[发明专利]微量细胞ChIP法

权利要求书

1.一种微量细胞ChIP法，其特征在于，包括：

1）. 将待检测细胞样品分为n组，n为非0自然数；

2）. 将第n组样品交联固定；

3）. 使用细胞膜打孔剂处理所述第n组样品；

4）. 使用Tn5转座酶酶切打断第n组样品的染色质片段，并将barcode序列和引物序列连接在产物片段DNA的两端；

当n≥2时，步骤4）中每组所用的barcode序列和/或引物序列不同；

5）. 当n≥2时，将各组样品合并；

6）. 富集与靶蛋白结合的DNA片段，并用以所述引物作为index建库，测序分析；

在步骤1）之后、步骤2）之前还包括：使用含有SDS的溶液松散甲醛交联过的细胞样品中的染色质；所述含有SDS的溶液中SDS的浓度为0.1 w/v%~1.0 w/v%；所述使用含有SDS的溶液松散甲醛交联过的细胞样品中的染色质的步骤具体包括：将所述细胞样品使用含有SDS的溶液于37℃下处理3min；交联为用1 v/v %浓度的甲醛交联细胞3min；

在步骤2）之后、步骤3）之前还包括：超声处理以打开染色质紧密结构；所述超声处理的条件为：140 Hz~180 Hz，超声10s~20s；

在步骤4）中，在所述Tn5转座酶酶切的反应体系中包括来自第i组样品染色质、连接有所述barcode序列和所述引物序列的Tn5转座酶；所述Tn5转座酶在所述反应体系中的终浓度为：0.01~0.05 μl/20μl；所述Tn5转座酶酶切的反应条件为：37℃孵育5min~60min。

2.根据权利要求1所述的微量细胞ChIP法，其特征在于，所述第n组样品的细胞数目≥1。

3.根据权利要求2所述的微量细胞ChIP法，其特征在于，1≤所述第n组样品的细胞数目≤1000000。

4.根据权利要求3所述的微量细胞ChIP法，其特征在于，1≤所述第n组样品的细胞数目≤1000。

5.根据权利要求1所述的微量细胞ChIP法，其特征在于，在步骤2）中，所述细胞膜打孔剂具体为含有Triton X-100的溶液。

6.根据权利要求5所述的微量细胞ChIP法，其特征在于，所述含有Triton X-100的溶液中Triton X-100的浓度为0.5 v/v %~2 v/v %。

7.根据权利要求6所述的微量细胞ChIP法，其特征在于，所述使用细胞膜打孔剂处理细胞的处理条件为：10℃~37℃孵育5min~60min。

8.根据权利要求1所述的微量细胞ChIP法，其特征在于，在步骤5）之后、步骤6）之前还包括：

对步骤4）或5）所得到的样品离心弃上清，用含有0.01 w/v%~0.05 w/v% SDS的稀释缓冲液重悬沉淀，于0℃~6℃孵育裂解20min~60min；超声处理将目的DNA片段从细胞核中释放出来。

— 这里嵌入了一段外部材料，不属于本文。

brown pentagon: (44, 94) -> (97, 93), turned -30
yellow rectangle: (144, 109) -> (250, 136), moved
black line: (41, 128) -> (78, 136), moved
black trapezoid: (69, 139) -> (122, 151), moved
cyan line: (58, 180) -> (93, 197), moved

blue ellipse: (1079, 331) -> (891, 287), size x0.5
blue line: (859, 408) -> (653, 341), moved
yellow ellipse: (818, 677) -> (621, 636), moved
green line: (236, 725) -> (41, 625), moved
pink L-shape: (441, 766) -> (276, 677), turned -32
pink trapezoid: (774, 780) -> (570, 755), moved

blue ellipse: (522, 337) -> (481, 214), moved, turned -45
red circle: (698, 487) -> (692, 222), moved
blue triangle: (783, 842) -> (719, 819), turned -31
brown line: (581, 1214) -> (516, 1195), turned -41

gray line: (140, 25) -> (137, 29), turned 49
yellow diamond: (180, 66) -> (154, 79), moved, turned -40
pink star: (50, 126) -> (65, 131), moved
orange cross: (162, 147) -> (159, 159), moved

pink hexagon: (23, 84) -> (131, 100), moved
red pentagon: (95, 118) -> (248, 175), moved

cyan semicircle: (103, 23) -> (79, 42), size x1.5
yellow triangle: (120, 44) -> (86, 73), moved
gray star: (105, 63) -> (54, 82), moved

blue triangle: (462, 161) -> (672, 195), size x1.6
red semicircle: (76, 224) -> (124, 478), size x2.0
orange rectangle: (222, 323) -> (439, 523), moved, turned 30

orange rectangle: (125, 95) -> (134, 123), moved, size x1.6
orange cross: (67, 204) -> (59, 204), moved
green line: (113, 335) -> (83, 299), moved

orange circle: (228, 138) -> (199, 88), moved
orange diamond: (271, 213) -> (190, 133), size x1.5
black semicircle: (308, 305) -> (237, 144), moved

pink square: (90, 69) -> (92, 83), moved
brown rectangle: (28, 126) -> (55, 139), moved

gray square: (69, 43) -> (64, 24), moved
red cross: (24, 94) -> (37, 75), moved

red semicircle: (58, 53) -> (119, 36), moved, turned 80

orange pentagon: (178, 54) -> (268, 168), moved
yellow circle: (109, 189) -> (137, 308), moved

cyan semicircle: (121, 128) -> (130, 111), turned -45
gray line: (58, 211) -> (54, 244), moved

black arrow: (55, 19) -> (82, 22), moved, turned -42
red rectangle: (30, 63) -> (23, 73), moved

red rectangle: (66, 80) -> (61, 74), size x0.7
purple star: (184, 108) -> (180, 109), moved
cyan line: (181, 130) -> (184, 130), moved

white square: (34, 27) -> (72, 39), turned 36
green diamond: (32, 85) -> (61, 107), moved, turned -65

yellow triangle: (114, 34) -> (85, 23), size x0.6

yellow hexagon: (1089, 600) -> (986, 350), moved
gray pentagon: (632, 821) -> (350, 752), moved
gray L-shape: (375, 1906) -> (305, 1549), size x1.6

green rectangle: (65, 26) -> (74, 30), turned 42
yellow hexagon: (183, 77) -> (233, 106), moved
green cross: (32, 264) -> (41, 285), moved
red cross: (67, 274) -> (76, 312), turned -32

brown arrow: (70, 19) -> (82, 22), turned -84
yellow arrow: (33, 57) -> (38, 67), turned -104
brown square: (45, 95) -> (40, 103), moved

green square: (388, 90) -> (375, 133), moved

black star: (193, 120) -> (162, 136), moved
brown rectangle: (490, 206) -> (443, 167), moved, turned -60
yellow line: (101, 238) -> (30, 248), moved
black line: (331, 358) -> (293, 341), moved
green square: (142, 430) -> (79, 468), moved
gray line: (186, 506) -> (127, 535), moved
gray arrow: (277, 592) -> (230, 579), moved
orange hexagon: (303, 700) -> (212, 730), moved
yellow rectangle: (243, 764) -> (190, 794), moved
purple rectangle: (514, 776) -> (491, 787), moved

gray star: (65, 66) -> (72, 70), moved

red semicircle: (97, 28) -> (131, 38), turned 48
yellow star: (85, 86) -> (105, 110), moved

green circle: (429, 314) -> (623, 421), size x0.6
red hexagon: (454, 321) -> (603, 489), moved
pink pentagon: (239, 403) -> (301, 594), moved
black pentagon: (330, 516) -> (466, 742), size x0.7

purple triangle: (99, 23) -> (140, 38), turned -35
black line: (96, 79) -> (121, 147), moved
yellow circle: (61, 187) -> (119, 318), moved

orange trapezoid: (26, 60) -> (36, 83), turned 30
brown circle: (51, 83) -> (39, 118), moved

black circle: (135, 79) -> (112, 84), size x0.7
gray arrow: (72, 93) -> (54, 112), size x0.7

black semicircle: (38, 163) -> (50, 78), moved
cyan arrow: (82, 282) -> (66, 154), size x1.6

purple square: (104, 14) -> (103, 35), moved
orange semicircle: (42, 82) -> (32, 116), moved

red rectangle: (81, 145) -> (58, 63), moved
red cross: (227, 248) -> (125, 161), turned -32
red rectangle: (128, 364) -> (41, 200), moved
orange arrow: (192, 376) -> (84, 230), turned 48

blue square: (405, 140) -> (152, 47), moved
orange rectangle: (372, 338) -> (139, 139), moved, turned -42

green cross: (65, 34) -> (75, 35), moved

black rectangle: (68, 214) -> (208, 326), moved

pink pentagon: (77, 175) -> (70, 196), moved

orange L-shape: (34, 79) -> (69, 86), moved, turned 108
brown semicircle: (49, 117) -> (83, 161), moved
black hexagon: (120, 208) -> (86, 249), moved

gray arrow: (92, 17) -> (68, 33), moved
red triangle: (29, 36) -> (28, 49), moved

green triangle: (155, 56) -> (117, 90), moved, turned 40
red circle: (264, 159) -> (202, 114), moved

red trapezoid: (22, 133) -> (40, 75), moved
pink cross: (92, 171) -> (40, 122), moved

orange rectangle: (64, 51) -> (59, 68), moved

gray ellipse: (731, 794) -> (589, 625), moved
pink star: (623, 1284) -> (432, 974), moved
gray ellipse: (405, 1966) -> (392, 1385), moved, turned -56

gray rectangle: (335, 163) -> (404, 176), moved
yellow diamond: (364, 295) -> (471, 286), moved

9.根据权利要求8所述的微量细胞ChIP法，其特征在于，在SDS的稀释缓冲液重悬沉淀之后、超声处理将目的DNA片段从细胞核中释放出来之前还包括：超声打散沉淀；所述超声打散沉淀的超声条件为：140 Hz~180 Hz，3s~7s。

10.根据权利要求8所述的微量细胞ChIP法，其特征在于，所述超声处理将目的DNA片段从细胞核中释放出来的超声条件为：140 Hz~180 Hz，每个循环内：10s~20 s ON，20 s~40sOFF。

11.根据权利要求1所述的微量细胞ChIP法，其特征在于，在步骤6）中，所述富集与靶蛋白结合的DNA片段的方法包括：

加入靶标蛋白对应的抗体孵育后，用偶联Protein A的珠子拉取所述抗体，用洗脱液对所述珠子洗脱，对洗脱液进行解交联处理并用蛋白酶K消化处理。